By Bob Weaver
It may be difficult from this week forward to report humorously about the foibles and life of Jack Whittaker.
It has become a tragedy.
Record Powerball winner Jack Whittaker said his 17-year-old granddaughter "was my world," having doted on the girl since before he won the biggest jackpot ever.
Steve Crosier told The Associated Press that his son Brandon "freaked out," apparently after Brandi died, implying her body was wrapped and removed from the site of the death.
Brandi Bragg is being buried today in Hinton, after her body was found two weeks after her disappearance.

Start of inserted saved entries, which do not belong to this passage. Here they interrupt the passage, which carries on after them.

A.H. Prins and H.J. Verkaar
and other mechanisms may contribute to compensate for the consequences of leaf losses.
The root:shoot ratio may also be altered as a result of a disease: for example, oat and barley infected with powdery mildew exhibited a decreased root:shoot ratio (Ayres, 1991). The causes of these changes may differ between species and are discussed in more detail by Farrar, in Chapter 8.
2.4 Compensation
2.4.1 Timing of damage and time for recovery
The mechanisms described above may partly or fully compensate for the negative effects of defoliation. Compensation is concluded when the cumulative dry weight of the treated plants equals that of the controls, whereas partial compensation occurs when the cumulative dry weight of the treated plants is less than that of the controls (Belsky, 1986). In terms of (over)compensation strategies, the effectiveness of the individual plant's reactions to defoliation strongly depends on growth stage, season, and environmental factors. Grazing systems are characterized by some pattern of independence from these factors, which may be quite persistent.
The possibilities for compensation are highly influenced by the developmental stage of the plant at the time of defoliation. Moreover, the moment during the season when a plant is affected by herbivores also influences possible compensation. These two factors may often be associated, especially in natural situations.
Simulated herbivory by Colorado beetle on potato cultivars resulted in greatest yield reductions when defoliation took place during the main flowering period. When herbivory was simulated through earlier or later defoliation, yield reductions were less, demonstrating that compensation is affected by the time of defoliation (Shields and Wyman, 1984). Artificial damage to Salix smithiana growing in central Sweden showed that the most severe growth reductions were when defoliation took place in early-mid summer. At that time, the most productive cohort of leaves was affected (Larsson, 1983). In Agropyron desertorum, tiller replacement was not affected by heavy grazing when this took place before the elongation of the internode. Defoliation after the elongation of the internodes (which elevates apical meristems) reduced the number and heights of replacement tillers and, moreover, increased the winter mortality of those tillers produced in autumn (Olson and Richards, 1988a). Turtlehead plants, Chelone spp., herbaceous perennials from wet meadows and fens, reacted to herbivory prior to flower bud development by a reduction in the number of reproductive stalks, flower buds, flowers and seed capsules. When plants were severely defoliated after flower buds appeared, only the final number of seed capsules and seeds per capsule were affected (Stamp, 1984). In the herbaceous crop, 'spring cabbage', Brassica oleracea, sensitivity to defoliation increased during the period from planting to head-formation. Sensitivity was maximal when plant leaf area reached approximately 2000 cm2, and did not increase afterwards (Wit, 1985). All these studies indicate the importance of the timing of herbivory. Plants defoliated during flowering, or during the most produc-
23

"All of the problems I have had are because of my granddaughter's friends, her drug using friends," Whittaker said. "I'm going to find them and put them in jail."

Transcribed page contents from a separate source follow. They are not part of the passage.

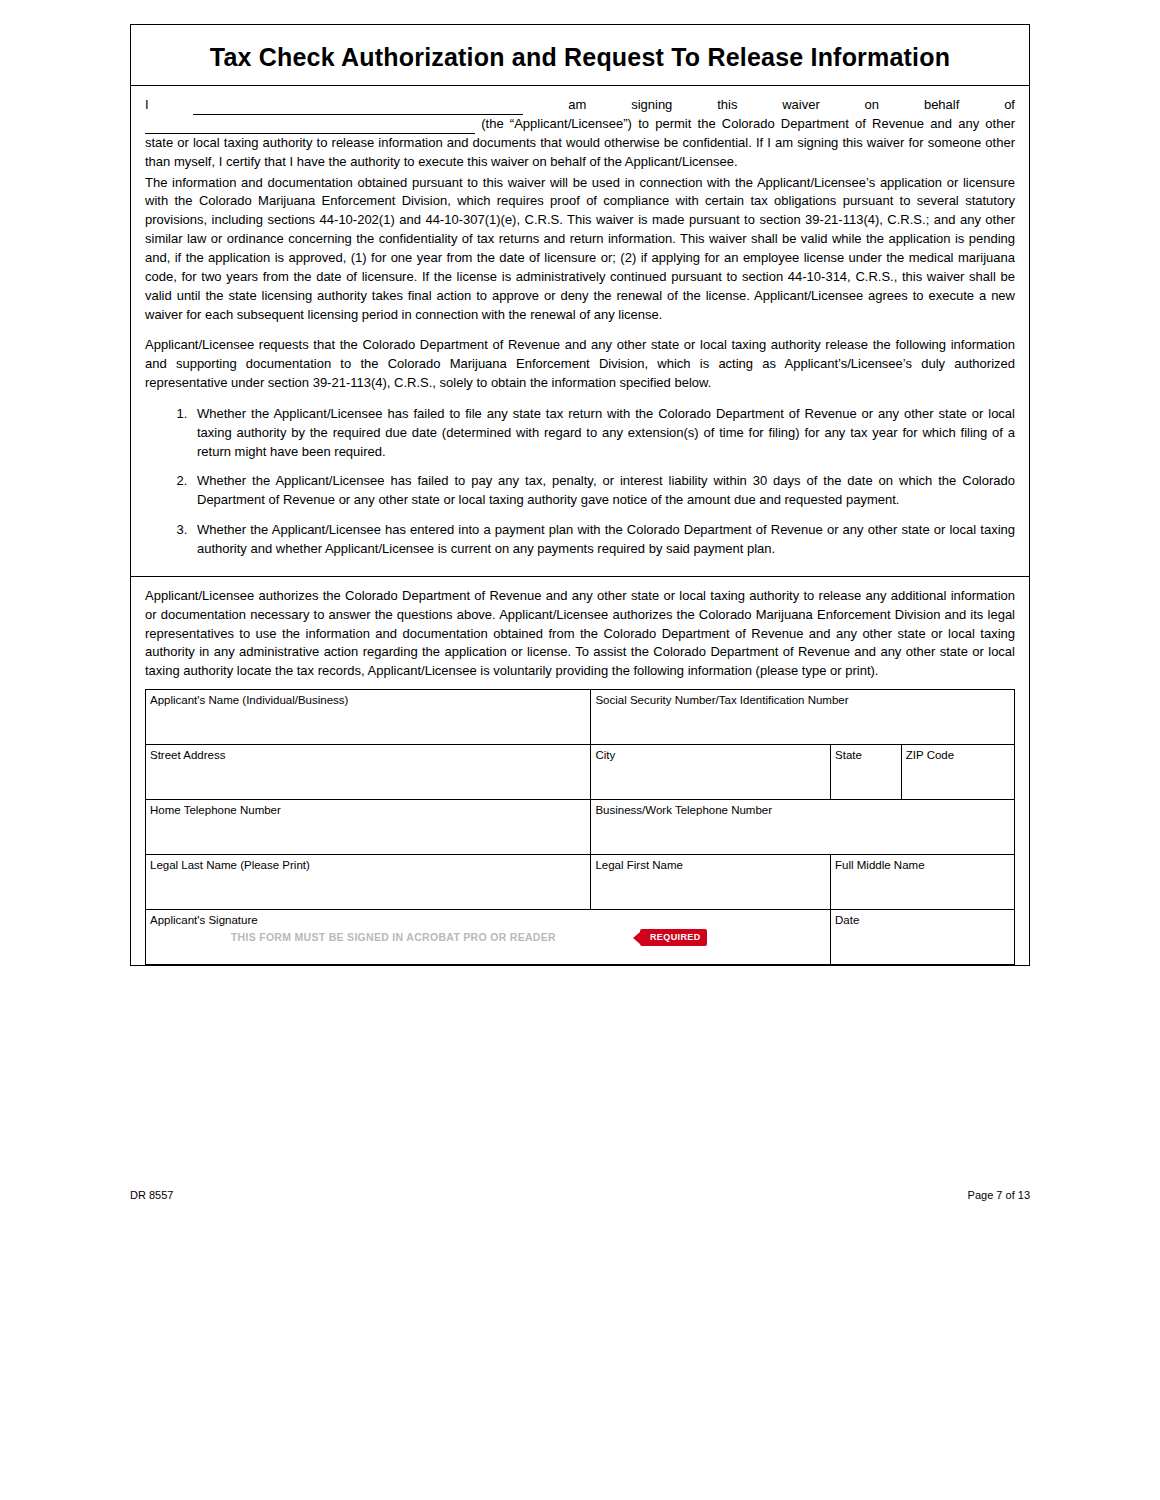Tax Check Authorization and Request To Release Information
I am signing this waiver on behalf of (the “Applicant/Licensee”) to permit the Colorado Department of Revenue and any other state or local taxing authority to release information and documents that would otherwise be confidential. If I am signing this waiver for someone other than myself, I certify that I have the authority to execute this waiver on behalf of the Applicant/Licensee.
The information and documentation obtained pursuant to this waiver will be used in connection with the Applicant/Licensee’s application or licensure with the Colorado Marijuana Enforcement Division, which requires proof of compliance with certain tax obligations pursuant to several statutory provisions, including sections 44-10-202(1) and 44-10-307(1)(e), C.R.S. This waiver is made pursuant to section 39-21-113(4), C.R.S.; and any other similar law or ordinance concerning the confidentiality of tax returns and return information. This waiver shall be valid while the application is pending and, if the application is approved, (1) for one year from the date of licensure or; (2) if applying for an employee license under the medical marijuana code, for two years from the date of licensure. If the license is administratively continued pursuant to section 44-10-314, C.R.S., this waiver shall be valid until the state licensing authority takes final action to approve or deny the renewal of the license. Applicant/Licensee agrees to execute a new waiver for each subsequent licensing period in connection with the renewal of any license.
Applicant/Licensee requests that the Colorado Department of Revenue and any other state or local taxing authority release the following information and supporting documentation to the Colorado Marijuana Enforcement Division, which is acting as Applicant’s/Licensee’s duly authorized representative under section 39-21-113(4), C.R.S., solely to obtain the information specified below.
Whether the Applicant/Licensee has failed to file any state tax return with the Colorado Department of Revenue or any other state or local taxing authority by the required due date (determined with regard to any extension(s) of time for filing) for any tax year for which filing of a return might have been required.
Whether the Applicant/Licensee has failed to pay any tax, penalty, or interest liability within 30 days of the date on which the Colorado Department of Revenue or any other state or local taxing authority gave notice of the amount due and requested payment.
Whether the Applicant/Licensee has entered into a payment plan with the Colorado Department of Revenue or any other state or local taxing authority and whether Applicant/Licensee is current on any payments required by said payment plan.
Applicant/Licensee authorizes the Colorado Department of Revenue and any other state or local taxing authority to release any additional information or documentation necessary to answer the questions above. Applicant/Licensee authorizes the Colorado Marijuana Enforcement Division and its legal representatives to use the information and documentation obtained from the Colorado Department of Revenue and any other state or local taxing authority in any administrative action regarding the application or license. To assist the Colorado Department of Revenue and any other state or local taxing authority locate the tax records, Applicant/Licensee is voluntarily providing the following information (please type or print).
| Applicant's Name (Individual/Business) | Social Security Number/Tax Identification Number |
| Street Address | City | State | ZIP Code |
| Home Telephone Number | Business/Work Telephone Number |
| Legal Last Name (Please Print) | Legal First Name | Full Middle Name |
| Applicant's Signature THIS FORM MUST BE SIGNED IN ACROBAT PRO OR READER REQUIRED | Date |
DR 8557
Page 7 of 13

Brandi had her own apartment and several vehicles, including a Hummer and Cadillac Escalade, and lots of cash. She also had lots of friends attracted to her money and life-style.
One friend, 18-year-old Jesse Tribble, was found in Whittaker's home in September, dead of a drug overdose.

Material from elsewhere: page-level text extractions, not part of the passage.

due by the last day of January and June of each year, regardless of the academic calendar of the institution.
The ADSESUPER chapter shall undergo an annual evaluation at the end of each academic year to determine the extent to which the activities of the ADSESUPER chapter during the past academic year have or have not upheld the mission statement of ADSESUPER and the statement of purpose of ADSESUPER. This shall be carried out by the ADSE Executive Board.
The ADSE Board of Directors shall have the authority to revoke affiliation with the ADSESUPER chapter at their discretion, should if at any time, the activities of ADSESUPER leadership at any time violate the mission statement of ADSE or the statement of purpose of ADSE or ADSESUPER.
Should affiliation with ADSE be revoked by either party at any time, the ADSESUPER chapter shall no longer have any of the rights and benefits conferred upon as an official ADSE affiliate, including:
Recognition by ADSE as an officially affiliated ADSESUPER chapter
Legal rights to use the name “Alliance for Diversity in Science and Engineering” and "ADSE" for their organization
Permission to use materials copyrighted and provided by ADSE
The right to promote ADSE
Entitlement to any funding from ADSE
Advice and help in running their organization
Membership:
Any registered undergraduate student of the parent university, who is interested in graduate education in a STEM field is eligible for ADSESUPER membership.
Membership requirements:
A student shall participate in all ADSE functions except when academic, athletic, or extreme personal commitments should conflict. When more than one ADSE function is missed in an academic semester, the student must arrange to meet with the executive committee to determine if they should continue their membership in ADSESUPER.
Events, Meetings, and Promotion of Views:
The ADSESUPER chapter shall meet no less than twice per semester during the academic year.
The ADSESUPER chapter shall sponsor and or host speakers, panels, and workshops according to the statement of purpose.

Whittaker was out of town at the time.
"Since she won the lottery she had too much money ... I could point fingers all day long ... the money is the root of it all I would say," said Becky Layton, a longtime friend.
Whittaker's only grandchild was an avid softball player and Church of God member. She was thrust into the world of money and what money can buy, lavished on her by her grandfather.
Recovering drug users and alcoholics frequently speak about the negative role money brings to addiction and self-destruction.
Some say "If I had been well-financed I would have died ten years ago."
"It's not her fault, it's the people who sold drugs because they weren't taken off the street," said Whittaker.
The girl's death adds to a long list of woes for Jack Whittaker, in many ways linked to "Jack's Jackpot."